Even though that was far from why I’d been watching him, heat shot to my cheeks. I couldn’t suppress a flash of what Stellan corrupting me would entail. Maybe Elodie liked him and all this animosity was because she thought I was trying to steal him.

“That’s really, really not—” I paused, trying to make it as clear as possible. “I’m not interested in him in that way. At all.”

Elodie rolled her eyes and the copper on her lids shimmered. “Everyone’s interested in him in that way.”

Before I could answer, an arm went around my shoulders. “What are we talking about, girls?” Luc said, grinning widely. He’d ditched his jacket, popped the collar of his pink shirt, and found a green glowstick necklace.

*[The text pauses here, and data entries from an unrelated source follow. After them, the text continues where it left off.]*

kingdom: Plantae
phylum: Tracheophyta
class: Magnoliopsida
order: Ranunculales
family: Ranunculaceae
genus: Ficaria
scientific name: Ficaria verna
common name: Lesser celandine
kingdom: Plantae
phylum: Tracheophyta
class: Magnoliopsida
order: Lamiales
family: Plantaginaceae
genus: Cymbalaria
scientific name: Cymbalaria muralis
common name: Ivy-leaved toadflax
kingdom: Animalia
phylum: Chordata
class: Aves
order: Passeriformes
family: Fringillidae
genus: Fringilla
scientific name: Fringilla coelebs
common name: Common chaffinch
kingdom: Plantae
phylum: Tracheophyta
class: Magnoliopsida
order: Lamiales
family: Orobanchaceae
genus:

“The unfortunate attack this afternoon,” Elodie said, smiling sweetly at me.

“Aw, El.” He squeezed my shoulder. “We’re having fun now, remember?”

Luc was the only one who’d bothered to ask how I was doing after Prada. He sat by me on the plane and chatted about movies and Paris and the club we were going to, and I could tell he was trying to get my mind off it. His kindness made how quickly he moved on from killing someone even more disconcerting.

And I couldn’t help glancing at his eyes, like I’d been doing all evening. They were so much like mine.

“It’s time for me to do my job,” Elodie said. My ears perked up. I’d assumed they were here to dance.

“Already?” Luc pouted. He bumped Elodie’s shoulder with his own. In her towering heels, she was taller than he was.

“We don’t want him seeing me with you. I doubt he’d recognize you, but . . .” Elodie leveled a cool stare around the room. The bottom of a tattoo peeked out from under the hair at the nape of her neck. It looked like Stellan’s sun symbol.